The pension plans cover 10 million people. Credit Suisse reviewed 1,350 separate plans to develop its research on the liability. The plans have made the case that they are 81 percent funded, based on the differing calculations and the assumption of a 7.5 percent annual return on investment.
Taxpayers would be on the hook for major shortfalls in corporate pensions, which are insured by the federal government through the Pension Benefit Guaranty Corporation (PBGC).
The Heritage Foundation estimates that taxpayers are already likely to have to send $23 billion to the PBGC to keep it solvent.
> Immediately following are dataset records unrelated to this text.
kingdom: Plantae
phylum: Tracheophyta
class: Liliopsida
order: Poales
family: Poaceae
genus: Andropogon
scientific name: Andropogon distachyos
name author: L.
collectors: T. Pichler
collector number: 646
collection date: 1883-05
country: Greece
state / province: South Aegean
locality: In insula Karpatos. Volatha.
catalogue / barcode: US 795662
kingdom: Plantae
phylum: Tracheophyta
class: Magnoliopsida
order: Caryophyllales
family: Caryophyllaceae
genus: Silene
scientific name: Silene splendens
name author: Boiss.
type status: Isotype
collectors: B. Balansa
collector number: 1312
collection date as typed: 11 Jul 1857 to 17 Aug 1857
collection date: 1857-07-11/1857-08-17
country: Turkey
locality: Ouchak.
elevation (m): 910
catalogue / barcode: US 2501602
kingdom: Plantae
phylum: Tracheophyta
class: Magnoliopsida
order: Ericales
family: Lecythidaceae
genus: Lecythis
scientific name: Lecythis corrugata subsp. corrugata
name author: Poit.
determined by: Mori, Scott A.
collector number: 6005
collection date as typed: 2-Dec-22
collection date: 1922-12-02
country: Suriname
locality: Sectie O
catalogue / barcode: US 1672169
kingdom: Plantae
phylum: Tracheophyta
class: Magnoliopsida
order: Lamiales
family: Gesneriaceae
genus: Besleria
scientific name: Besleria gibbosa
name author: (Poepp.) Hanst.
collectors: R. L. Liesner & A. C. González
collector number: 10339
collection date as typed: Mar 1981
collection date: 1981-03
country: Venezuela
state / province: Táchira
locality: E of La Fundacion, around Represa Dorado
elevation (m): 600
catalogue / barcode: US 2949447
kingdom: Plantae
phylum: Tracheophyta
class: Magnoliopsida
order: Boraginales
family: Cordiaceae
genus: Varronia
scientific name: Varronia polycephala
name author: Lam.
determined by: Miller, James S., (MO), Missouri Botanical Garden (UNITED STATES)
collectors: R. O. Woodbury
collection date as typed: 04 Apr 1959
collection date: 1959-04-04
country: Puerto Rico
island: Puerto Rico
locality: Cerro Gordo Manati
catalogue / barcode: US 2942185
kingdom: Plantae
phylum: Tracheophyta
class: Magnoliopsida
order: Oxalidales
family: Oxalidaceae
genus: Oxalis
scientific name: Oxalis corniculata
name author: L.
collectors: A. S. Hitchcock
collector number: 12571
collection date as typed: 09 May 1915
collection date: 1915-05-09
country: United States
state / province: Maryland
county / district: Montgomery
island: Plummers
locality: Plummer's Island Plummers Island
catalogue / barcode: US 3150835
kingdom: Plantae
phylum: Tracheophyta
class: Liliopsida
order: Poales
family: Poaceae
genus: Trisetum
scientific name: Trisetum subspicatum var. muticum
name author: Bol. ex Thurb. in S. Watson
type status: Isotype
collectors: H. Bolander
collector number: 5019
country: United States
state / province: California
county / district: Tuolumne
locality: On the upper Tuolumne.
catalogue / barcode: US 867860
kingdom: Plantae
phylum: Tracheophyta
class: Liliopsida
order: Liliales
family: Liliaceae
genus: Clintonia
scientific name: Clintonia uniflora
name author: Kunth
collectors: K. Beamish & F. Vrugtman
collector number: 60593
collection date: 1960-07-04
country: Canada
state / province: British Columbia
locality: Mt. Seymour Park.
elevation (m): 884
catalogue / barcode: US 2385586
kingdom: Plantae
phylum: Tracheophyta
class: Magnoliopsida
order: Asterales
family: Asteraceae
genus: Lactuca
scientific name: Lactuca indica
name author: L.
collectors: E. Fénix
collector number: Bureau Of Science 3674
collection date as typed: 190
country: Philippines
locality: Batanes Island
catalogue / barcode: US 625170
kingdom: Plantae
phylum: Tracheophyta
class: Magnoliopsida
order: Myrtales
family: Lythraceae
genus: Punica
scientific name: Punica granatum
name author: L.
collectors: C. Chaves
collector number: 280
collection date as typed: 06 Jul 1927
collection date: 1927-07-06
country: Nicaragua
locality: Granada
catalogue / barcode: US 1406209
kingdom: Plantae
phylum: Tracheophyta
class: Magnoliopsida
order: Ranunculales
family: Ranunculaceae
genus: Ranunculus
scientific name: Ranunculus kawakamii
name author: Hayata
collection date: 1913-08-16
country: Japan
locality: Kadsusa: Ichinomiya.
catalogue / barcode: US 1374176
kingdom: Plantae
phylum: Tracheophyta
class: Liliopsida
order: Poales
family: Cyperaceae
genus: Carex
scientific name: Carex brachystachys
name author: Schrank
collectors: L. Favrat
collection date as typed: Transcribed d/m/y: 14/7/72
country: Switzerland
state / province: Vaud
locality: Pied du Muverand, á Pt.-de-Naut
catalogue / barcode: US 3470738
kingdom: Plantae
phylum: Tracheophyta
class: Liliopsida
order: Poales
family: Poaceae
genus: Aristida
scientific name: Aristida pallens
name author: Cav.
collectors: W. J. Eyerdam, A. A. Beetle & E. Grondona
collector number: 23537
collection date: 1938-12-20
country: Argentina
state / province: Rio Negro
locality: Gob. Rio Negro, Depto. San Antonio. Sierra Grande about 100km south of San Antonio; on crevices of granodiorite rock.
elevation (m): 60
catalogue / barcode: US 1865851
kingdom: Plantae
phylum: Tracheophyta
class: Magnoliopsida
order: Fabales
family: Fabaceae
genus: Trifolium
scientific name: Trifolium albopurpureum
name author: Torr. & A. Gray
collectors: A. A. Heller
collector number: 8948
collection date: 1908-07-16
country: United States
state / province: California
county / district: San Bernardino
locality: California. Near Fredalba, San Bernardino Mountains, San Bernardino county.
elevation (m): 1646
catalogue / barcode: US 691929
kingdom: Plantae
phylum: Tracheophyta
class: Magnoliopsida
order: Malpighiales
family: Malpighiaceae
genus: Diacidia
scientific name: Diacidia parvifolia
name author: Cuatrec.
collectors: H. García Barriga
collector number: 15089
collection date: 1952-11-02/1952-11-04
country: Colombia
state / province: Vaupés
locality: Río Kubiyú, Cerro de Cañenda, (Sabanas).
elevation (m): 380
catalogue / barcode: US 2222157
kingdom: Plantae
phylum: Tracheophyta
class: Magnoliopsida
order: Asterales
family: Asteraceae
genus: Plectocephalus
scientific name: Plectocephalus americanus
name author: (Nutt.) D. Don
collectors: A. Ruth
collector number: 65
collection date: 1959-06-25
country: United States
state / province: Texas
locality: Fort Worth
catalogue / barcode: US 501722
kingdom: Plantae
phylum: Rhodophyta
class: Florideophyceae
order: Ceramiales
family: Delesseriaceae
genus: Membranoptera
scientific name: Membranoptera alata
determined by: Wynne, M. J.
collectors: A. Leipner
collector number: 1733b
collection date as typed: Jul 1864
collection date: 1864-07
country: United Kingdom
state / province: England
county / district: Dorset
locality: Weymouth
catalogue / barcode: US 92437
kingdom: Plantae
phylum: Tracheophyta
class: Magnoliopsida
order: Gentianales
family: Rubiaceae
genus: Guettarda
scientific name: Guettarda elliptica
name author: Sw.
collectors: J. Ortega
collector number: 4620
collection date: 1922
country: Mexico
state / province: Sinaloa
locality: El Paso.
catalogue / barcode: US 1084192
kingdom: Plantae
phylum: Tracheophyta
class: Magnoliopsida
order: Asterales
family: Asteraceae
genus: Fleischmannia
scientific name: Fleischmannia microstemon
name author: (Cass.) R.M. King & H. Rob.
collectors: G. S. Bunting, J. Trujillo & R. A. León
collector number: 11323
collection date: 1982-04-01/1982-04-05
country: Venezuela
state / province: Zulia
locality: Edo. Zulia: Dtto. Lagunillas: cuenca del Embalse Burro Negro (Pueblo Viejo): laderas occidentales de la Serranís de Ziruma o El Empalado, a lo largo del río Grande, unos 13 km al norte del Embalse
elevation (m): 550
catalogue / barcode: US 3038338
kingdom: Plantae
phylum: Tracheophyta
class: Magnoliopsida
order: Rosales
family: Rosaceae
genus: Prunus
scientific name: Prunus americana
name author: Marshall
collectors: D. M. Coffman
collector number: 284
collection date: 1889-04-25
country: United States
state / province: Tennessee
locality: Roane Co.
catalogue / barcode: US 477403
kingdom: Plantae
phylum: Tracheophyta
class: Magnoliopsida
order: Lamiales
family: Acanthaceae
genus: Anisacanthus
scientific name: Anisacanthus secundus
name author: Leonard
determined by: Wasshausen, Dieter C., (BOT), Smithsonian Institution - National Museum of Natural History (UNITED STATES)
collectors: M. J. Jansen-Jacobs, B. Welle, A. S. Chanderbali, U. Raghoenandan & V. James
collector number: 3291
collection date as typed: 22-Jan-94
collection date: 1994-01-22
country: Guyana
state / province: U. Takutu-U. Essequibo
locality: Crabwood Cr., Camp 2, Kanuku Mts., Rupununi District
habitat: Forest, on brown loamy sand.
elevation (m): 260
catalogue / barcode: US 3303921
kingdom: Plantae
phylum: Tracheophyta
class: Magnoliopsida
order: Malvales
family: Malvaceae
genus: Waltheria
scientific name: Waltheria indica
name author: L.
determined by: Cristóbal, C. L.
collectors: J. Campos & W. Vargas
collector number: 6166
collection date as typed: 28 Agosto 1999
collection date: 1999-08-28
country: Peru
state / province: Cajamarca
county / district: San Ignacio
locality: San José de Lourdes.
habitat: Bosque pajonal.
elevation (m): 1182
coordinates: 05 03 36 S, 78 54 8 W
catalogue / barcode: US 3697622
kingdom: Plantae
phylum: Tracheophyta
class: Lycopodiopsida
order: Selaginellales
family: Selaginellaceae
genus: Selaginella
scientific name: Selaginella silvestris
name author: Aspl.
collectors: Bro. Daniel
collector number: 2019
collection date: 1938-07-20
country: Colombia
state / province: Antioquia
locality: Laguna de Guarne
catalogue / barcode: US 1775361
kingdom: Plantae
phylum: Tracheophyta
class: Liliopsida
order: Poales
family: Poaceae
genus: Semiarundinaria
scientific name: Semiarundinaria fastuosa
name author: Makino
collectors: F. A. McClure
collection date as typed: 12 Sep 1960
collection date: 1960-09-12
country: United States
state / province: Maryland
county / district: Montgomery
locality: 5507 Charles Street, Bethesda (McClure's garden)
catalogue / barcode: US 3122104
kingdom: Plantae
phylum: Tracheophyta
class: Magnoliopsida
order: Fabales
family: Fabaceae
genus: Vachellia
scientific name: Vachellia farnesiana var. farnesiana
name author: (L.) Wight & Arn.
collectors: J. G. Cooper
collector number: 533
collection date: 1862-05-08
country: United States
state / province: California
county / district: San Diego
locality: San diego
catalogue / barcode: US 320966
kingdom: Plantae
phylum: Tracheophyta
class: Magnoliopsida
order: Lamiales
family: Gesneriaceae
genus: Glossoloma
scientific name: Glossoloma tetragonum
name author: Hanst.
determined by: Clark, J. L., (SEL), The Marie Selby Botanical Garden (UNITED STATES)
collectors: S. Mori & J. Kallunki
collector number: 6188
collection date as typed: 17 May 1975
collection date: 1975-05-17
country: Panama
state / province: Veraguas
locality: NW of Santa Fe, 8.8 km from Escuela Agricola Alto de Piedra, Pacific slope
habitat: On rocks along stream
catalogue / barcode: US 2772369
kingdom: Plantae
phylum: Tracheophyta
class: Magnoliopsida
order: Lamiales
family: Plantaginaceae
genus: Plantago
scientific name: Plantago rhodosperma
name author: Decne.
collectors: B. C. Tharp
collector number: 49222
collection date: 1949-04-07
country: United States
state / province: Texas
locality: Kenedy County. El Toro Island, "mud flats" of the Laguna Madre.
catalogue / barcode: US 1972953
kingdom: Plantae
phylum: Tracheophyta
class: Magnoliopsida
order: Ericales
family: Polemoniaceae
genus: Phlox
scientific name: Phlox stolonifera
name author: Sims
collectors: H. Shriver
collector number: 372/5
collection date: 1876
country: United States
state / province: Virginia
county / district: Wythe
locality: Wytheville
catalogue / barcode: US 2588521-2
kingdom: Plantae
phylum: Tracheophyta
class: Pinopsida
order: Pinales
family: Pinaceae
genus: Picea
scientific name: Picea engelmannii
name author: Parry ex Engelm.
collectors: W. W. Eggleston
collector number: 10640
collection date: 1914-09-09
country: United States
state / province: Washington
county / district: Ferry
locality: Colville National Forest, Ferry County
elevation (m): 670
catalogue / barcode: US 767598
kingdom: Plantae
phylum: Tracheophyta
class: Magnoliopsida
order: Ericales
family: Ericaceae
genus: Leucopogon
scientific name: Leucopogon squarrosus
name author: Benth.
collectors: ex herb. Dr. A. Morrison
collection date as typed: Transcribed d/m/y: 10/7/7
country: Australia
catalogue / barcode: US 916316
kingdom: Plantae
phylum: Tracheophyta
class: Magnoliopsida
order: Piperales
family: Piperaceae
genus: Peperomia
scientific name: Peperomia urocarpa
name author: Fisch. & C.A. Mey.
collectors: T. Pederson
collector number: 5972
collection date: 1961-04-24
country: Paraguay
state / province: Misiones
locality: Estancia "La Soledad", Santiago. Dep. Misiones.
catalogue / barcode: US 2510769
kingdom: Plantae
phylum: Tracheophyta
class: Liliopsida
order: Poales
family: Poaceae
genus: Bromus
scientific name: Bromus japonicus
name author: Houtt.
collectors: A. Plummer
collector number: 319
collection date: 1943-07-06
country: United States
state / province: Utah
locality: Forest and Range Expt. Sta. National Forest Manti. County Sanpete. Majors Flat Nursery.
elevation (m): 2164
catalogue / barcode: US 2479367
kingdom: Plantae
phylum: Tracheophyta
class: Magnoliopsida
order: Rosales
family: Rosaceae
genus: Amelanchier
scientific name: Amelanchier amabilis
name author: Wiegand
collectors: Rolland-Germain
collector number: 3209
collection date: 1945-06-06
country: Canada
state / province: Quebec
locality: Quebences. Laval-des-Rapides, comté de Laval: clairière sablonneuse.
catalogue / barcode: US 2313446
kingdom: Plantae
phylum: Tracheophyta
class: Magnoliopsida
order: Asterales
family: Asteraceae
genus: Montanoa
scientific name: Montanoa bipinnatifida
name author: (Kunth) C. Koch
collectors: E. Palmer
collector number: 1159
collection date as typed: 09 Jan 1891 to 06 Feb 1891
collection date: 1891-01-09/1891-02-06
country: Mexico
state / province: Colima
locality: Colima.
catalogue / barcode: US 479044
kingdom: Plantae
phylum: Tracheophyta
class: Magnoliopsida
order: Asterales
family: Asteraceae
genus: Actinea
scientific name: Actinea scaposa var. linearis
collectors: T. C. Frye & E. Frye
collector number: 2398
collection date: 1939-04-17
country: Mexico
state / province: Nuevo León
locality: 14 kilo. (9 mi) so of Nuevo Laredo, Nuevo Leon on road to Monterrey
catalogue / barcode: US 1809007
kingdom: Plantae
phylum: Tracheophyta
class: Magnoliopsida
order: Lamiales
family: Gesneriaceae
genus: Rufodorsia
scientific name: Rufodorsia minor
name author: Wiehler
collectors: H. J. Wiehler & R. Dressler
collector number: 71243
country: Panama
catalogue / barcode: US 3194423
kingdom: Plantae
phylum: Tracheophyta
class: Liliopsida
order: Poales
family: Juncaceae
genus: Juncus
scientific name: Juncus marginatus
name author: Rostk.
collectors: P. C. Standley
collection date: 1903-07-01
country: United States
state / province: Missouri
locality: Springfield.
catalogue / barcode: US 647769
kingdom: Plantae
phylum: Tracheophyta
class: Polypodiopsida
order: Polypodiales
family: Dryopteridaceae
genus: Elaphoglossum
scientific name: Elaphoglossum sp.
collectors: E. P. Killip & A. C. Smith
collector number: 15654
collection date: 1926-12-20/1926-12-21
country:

Now, language inserted in a highway bill would let companies put even less into the fund backing their own pensions.
“One reason that the provision was added to the Senate transportation bill is that the reduced pension contributions, which are tax deductible, would increase corporate profits so much that it would increase federal corporate tax collections by about $7 billion,” writes David C. John, a senior research fellow at Heritage.
“That money would help offset the cost of the bill, but such a significant reduction in pension contributions should send a strong warning. If contributions to defined-benefit pension plans fall that much while pension benefit promises continue to be stable or to grow, someone else may end up paying the difference. And that someone else is almost certain to be the taxpayers.”